Prior authorization
(a) Requirement. When a coordinated care plan, as specified in § 422.4(a)(iii) (including MSA network plans), uses prior authorization processes in connection with basic benefits or supplemental benefits, the MA organization must comply with the requirements in this section. (MA PFFS are not permitted to use prior authorization policies or “prior notification” policies that reduce cost sharing for enrollees based on whether the enrollee or provider notifies the PFFS plan in advance that services will be furnished). Prior authorization processes include all policies and procedures used in prior authorization unless otherwise noted.

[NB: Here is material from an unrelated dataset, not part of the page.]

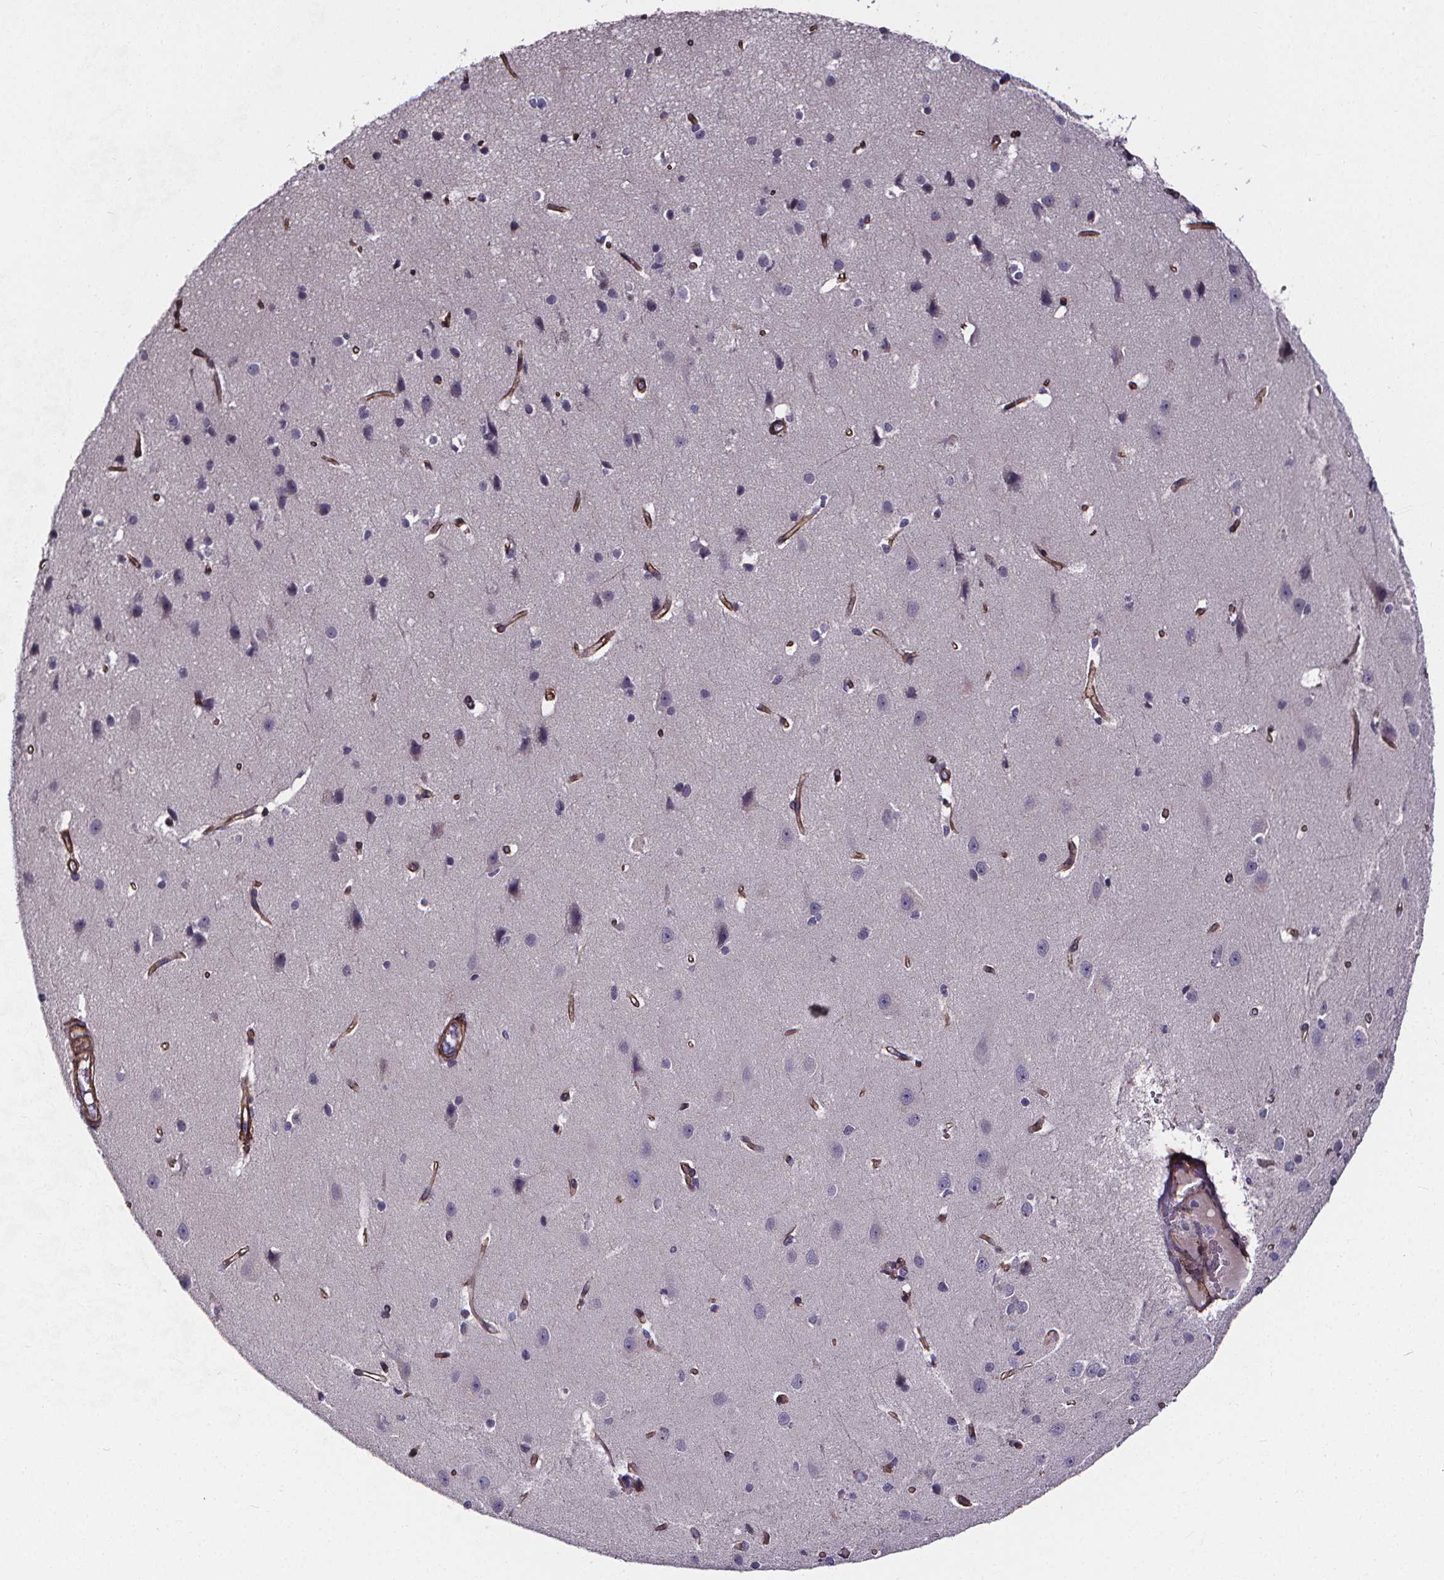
{"staining": {"intensity": "weak", "quantity": ">75%", "location": "cytoplasmic/membranous,nuclear"}, "tissue": "cerebral cortex", "cell_type": "Endothelial cells", "image_type": "normal", "snomed": [{"axis": "morphology", "description": "Normal tissue, NOS"}, {"axis": "topography", "description": "Cerebral cortex"}], "caption": "Protein positivity by immunohistochemistry demonstrates weak cytoplasmic/membranous,nuclear staining in approximately >75% of endothelial cells in normal cerebral cortex.", "gene": "AEBP1", "patient": {"sex": "male", "age": 37}}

(b) Application. Prior authorization processes for coordinated care plans may only be used for one or more the following purposes:
(1) To confirm the presence of diagnoses or other medical criteria that are the basis for coverage determinations for the specific item or service; or
(2) For basic benefits, to ensure an item or service is medically necessary based on standards specified in § 422.101(c)(1), or
(3) For supplemental benefits, to ensure that the furnishing of a service or benefit is clinically appropriate.
(c) Effect of prior authorization or pre-service approval. If the MA organization approved the furnishing of a covered item or service through a prior authorization or pre-service determination of coverage or payment, it may not deny coverage later on the basis of lack of medical necessity and may not reopen such a decision for any reason except for good cause (as provided at § 405.986 of this chapter) or if there is reliable evidence of fraud or similar fault per the reopening provisions at § 422.616. The definitions of the terms “reliable evidence” and “similar fault” in § 405.902 of this chapter apply to this provision.